Answer a question. Instead of starting with words or sentences, think ahead of time about what you want to know. This can be as big as asking what the theme of your story is (my actual question for work today!), but usually it's better to have a simpler, more tangible question. I get the biggest payoffs from questions that create images in my head. Asking what a heroine is wearing, what a castle wall looks like, or what a villain is carrying in his backpack creates a clear visual that puts you into the story.

Again, make sure one of these questions is in front of you and unavoidable.

Within all of these, I haven't mentioned demands put on you from other people. We live as part of families, businesses, and societies. That's good news because we write for and about people in relationships. But their demands can push writing down the list of priorities.

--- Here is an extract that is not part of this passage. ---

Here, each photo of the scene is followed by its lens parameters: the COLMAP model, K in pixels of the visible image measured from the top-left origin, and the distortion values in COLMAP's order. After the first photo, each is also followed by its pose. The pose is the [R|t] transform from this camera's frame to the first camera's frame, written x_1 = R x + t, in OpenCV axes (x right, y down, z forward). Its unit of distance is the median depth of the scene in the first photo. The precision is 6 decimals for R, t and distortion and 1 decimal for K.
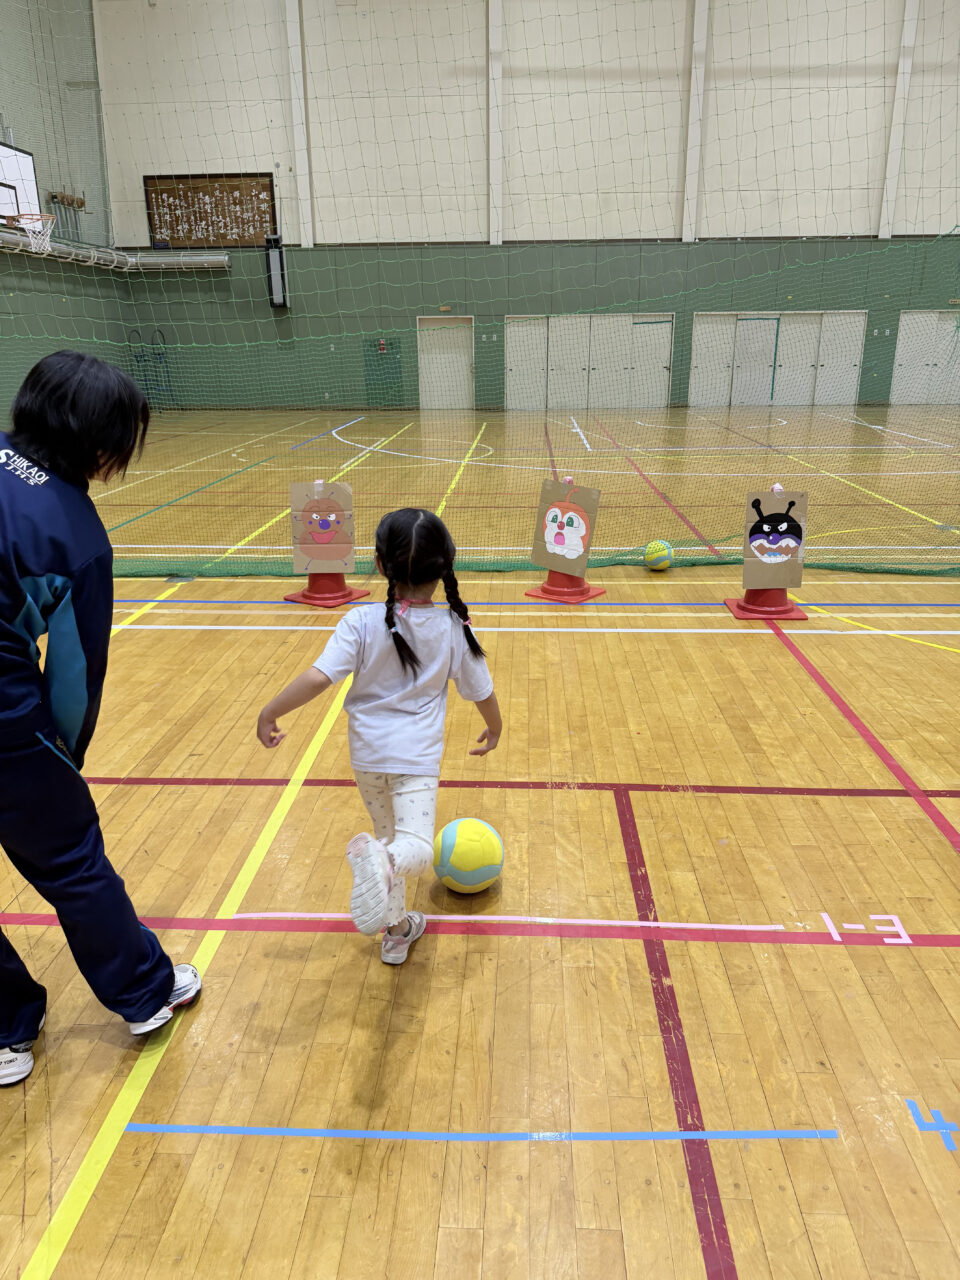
lens RADIAL K [[894.1, 0, 480.0], [0, 894.1, 640.0], [0, 0, 1]] dist [0.005383, 0.001544]
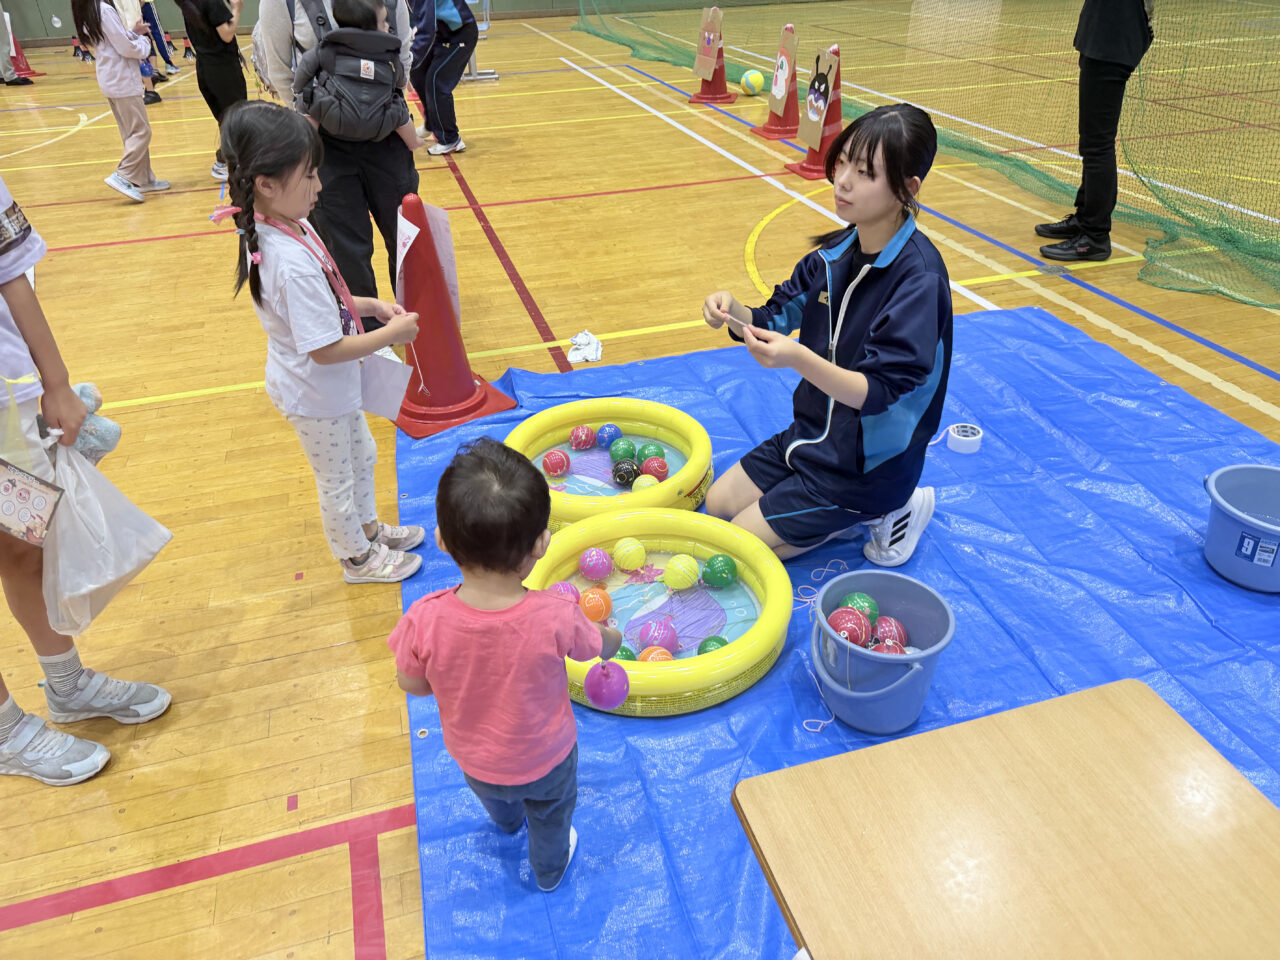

Sometimes life does indeed get in the way, and I have great sympathy for writers who care for people with undeniable needs like children and elderly parents. Almost all of us, however, can carve out some sacred time for ourselves. In mentoring and teaching, I have not yet found anyone who could not regularly find 15 minutes a day, five days a week. (And, yes, there are exceptional weeks of illness, death, and disaster, but these pass or become the new normal -- with opportunities for writing emerging with time.)

You are not greedy if you give yourself the gift of writing time. You have the talent. You have the desire. And you deserve it.